▶ **Directions**
Return all of the data exactly, omitting any images.

Records from a data source
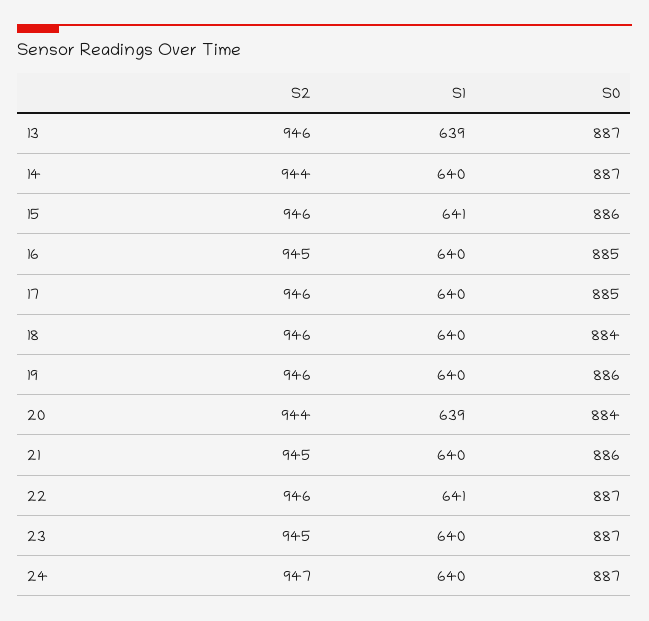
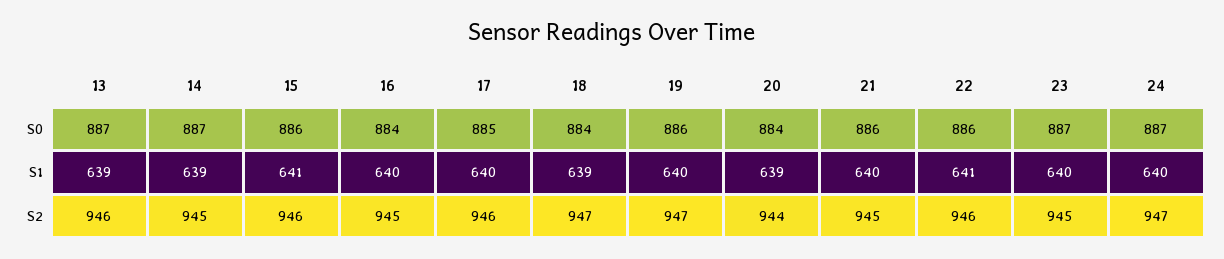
S2, 14: 944 -> 945
S1, 14: 640 -> 639
S0, 16: 885 -> 884
S2, 18: 946 -> 947
S1, 18: 640 -> 639
S2, 19: 946 -> 947
S0, 22: 887 -> 886

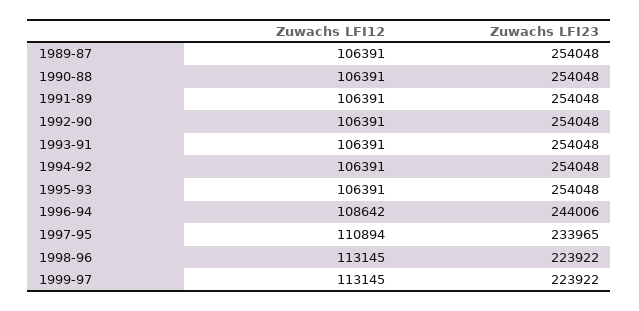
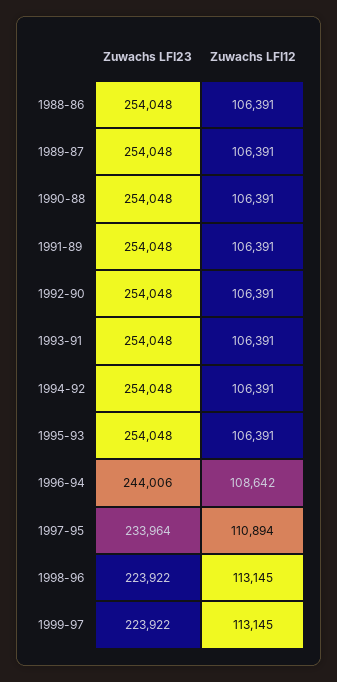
Zuwachs LFI23, 1997-95: 233965 -> 233964
Zuwachs LFI23, 1988-86: none -> 254048
Zuwachs LFI12, 1988-86: none -> 106391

▶ **Written response**
S2, 14: 944 -> 945
S1, 14: 640 -> 639
S0, 16: 885 -> 884
S2, 18: 946 -> 947
S1, 18: 640 -> 639
S2, 19: 946 -> 947
S0, 22: 887 -> 886

Zuwachs LFI23, 1997-95: 233965 -> 233964
Zuwachs LFI23, 1988-86: none -> 254048
Zuwachs LFI12, 1988-86: none -> 106391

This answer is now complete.